El espectáculo de las últimas semanas ha superado todas las expectativas. Algunos españoles considerábamos que nuestras élites políticas nadaban ya en el subsuelo de su degeneración, pero una vez más han logrado superarse. El agradable rumor democrático que genera la sana fricción entre poderes ha ascendido a ruido ensordecedor. Se ha repetido mucho que España lidera los rankings de muerte y desplome económico, pero se insiste poco en nuestro liderazgo en deterioro institucional: los efectos de la pandemia sobre nuestro andamiaje administrativo están siendo devastadores.
Madrid es el centro del conflicto entre dos Administraciones superadas por la pandemia, cuya prioridad no es controlarla sino convencer a la población de que la culpa del desastre es del otro. Y el problema es que ambos tienen perversos incentivos para mantener viva la llama de la confrontación: la polarización aleja la asunción de responsabilidades y fideliza a las huestes. Además, cuanto más nos distraiga el circo de la política, menos atención prestaremos a las víctimas, menos lloraremos a los que no volverán: el pasado viernes murieron en España 240 personas.
La polarización no es la droga del inconformismo, sino de la conformidad; la polarización nos vuelve más simples, más crédulos, menos rigurosos con los nuestros, más inhumanos con los otros. Uno de sus efectos más perversos es que vigoriza, convirtiéndolos en símbolos, a figuras mediocres. Sólo así puede entenderse que Isabel Díaz Ayuso haya pasado a encarnar el único contrapoder frente a la apisonadora sanchista. Pero la presidenta de la Comunidad de Madrid no es la antagonista de Sánchez, sino un síntoma más de la irresponsabilidad de los partidos en la selección de sus élites. Debemos esforzarnos en ser observadores rigurosos. Quien menosprecia la falta de experiencia, formación y aptitudes de ministros como Alberto Garzón o Irene Montero, o del propio presidente del Gobierno, no debe encumbrar a una persona dudosamente cualificada para liderar la Comunidad de Madrid, y que ha cometido graves errores.

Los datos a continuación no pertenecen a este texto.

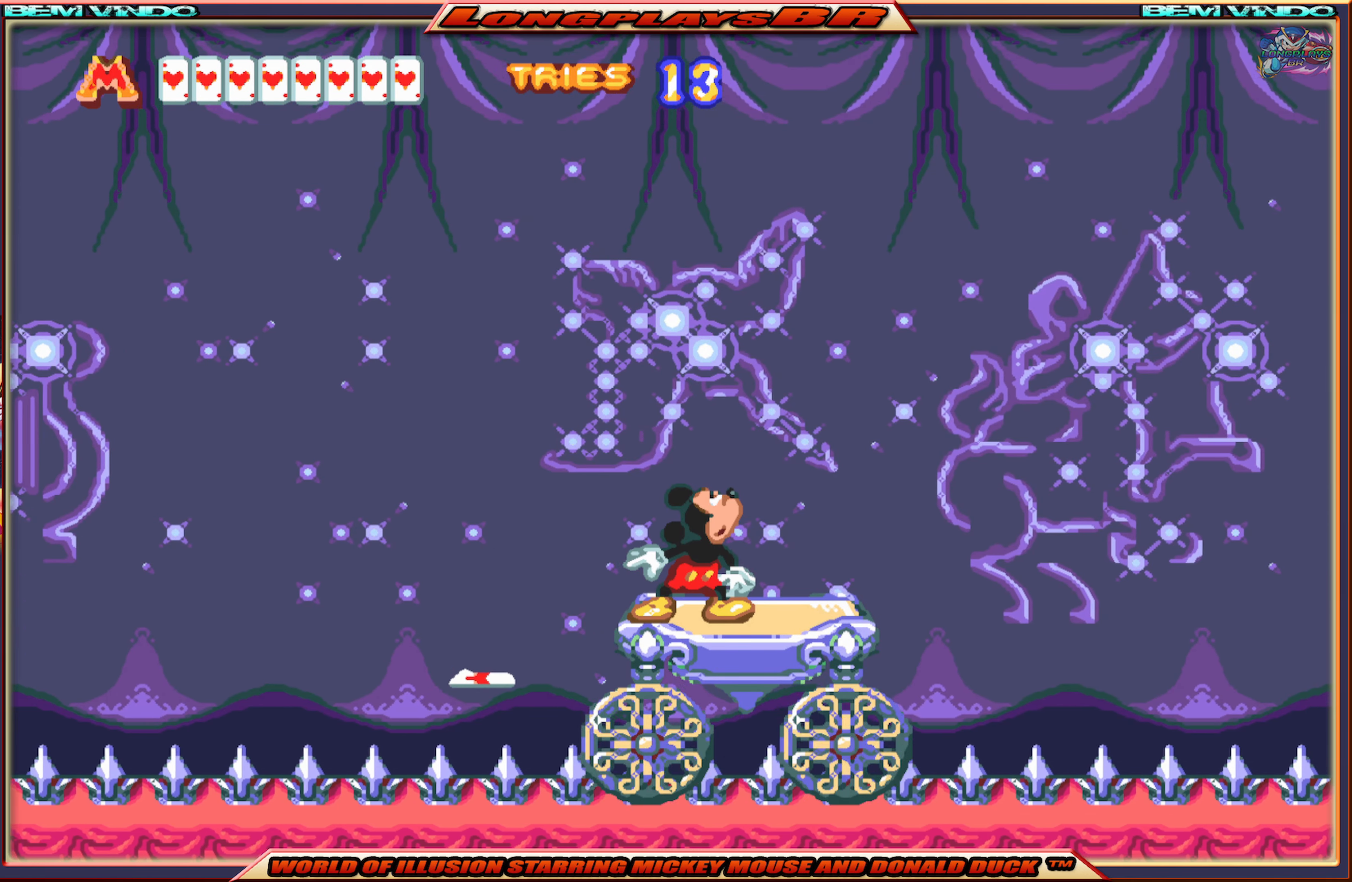
{"buttons": ["X"], "events": []}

Los ciudadanos merecemos más. Y no debemos tolerar que se nos ponga en la indecente posición de elegir. Nuestras élites han convertido una crisis sanitaria en una crisis política, una tragedia humana en un juego de tronos, y a la previsible crisis económica han sumado una inusitada crisis jurídica: los límites de nuestro marco legal mutan semanalmente, y el ciudadano no sabe a qué (ni a quién) atenerse.

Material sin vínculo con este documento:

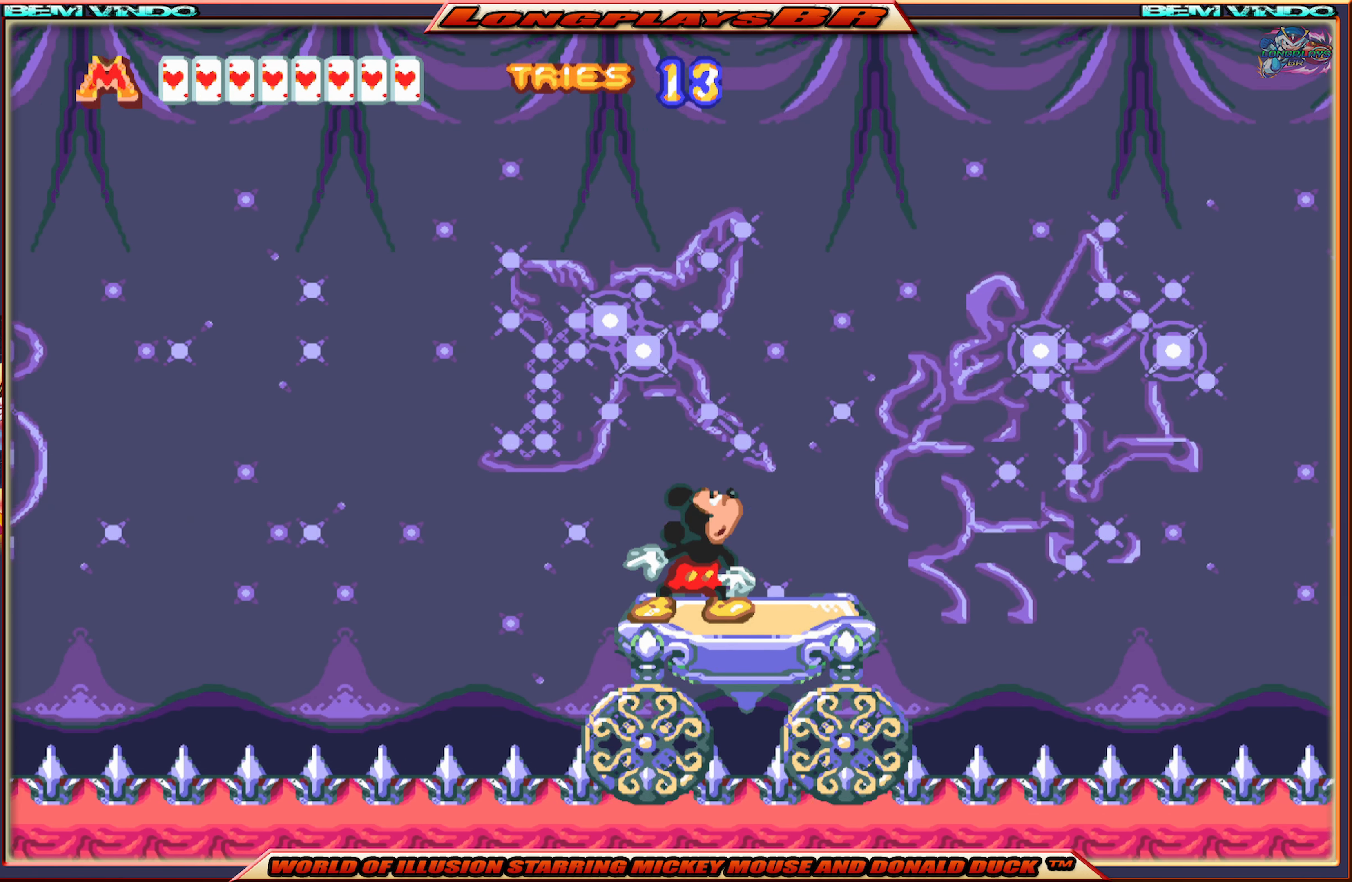
{"buttons": ["X"], "events": []}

Fue un verano de mentiras. Madrid no contrató los rastreadores prometidos, ni reforzó la atención primaria. El Gobierno central no impulsó el cambio legislativo prometido para encarar la temida segunda ola jurídicamente armados. Y cuando llegó, nos sepultó, ante la incapacidad de los gobiernos autonómicos, y la inacción desidiosa del gobierno central.